**Written exercise 1**:
Answer these questions about the blog post replying to ...and Then There's Physics, one line each:
(a) Why is the comment reproduced on this page?
(b) Which paper does the author say they have now read?
(c) What would be hardly prudent, according to the post's final sentence?
**Written exercise 2**: Summarize the blog post replying to ...and Then There's Physics in two sentences.
**Written exercise 3**: Carry on the blog post about uncertainty and decision-making, picking up after its last sentence.

--- Text segment ---

A response to “We might not be certain but …” at … and Then There’s Physics


I posted a response to a comment from the blog author at the ellipsis-loving … and Then There’s Physics. The figures didn’t make it into the comment, and, so, I am reproducing the intended comment in its entirety here.

ATTP, you were correctly pointing out I was partly incorrect, and certainly incomplete. Kudos to you, and apologies, and to the readers.

I hadn’t read Armour 2017. I have now. I did read ATTP’s assessment and, yes, it does mention Armour deals with nonlinearity. And, yes, it does mention that the histogram is from CMIP runs, but I interpreted it differently than it should have been interpreted. I have not read Richardson, and probably won’t. I also assumed that the Armour figure was something Stephens was using in his “criticism of excessive certainty” but have gone back and seen that there is another parse to this post which is consistent with Stephens not mentioning Armour at all.

I also have not read Stephens, and perhaps I should before commenting, but I won’t.

The point I tried to make was essentially that uncertainty and ignorance in a place where a decision ought to be made and when the consequences could be enormous is not the place to claim “It’s okay to remain ignorant.” Essentially, this is enshrining the “Do nothing until someone proves you have to do so” which might work for some common decisions, but taking a big ship into an iceberg-strewn sea because it hasn’t hit anything yet hardly seems prudent.

--- Record set ---

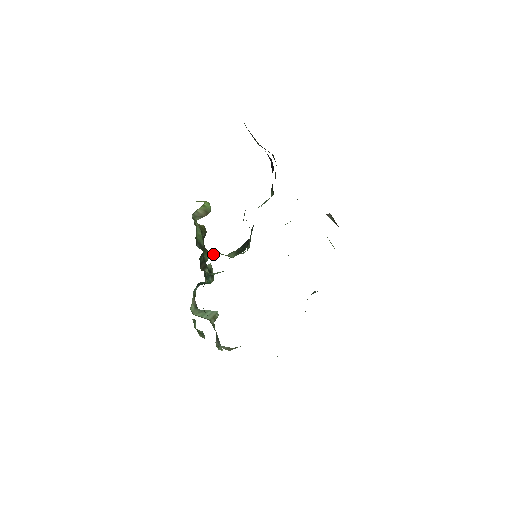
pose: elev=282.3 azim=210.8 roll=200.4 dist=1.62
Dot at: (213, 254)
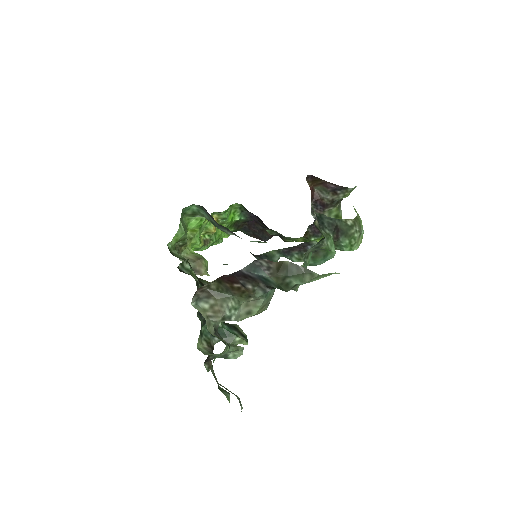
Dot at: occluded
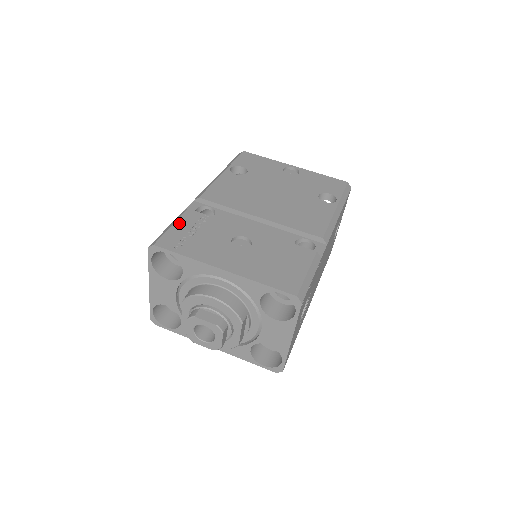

---
--- Record set ---

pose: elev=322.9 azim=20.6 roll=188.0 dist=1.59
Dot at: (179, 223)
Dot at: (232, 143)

---

**Final answer 1**:
(a) The figures didn't make it into the comment posted at ...and Then There's Physics.
(b) Armour 2017.
(c) Taking a big ship into an iceberg-strewn sea because it hasn't hit anything yet.

**Final answer 2**: The author reproduces in full a comment posted at ...and Then There's Physics, since its figures didn't appear there, and concedes that ATTP correctly showed them to be partly incorrect and incomplete about Armour 2017, which they have since read. Their point is that when a decision ought to be made and the consequences could be enormous, uncertainty and ignorance don't justify "do nothing until someone proves you have to," much as steering a big ship into an iceberg-strewn sea because it hasn't hit anything yet isn't prudent.

**Final answer 3**:
I also am not convinced, commenting with respect for Armour, that the adjustment for nonlinearity they attempt helps the argument much, and ATTP hinted at that in his previous post (beginning “… A few additional points. We don’t know that these adjustments are correct. However, we do have a situation where there is a mismatch between different climate sensitivity estimates …”). In the public discussion of climate change, highlighting these kinds of papers tends, I think, to convince people there’s more arbitrariness to this process than is correct. After all, there have been similar papers published by Meraner, Mauritsen, and Voigt, as well as Caballero and Huber, the latter focussing upon nonlinearity in ECS and having a good introduction. These emphasize Pierrehumbert’s comment “Here there (may) be dragons”, and, as of 2013,

…there have already been great strides in understanding the magnitude and pattern of warmth in hothouse climates, which have helped resolve some earlier modeling paradoxes, but much remains to be done. In particular, narrowing the broad error bars on past atmospheric CO2 is crucial to relating these climates to what is going on at present.

More recently there is the published work of Friedrich, Timmermann, Tigchelaar, Timm, and Ganopolski.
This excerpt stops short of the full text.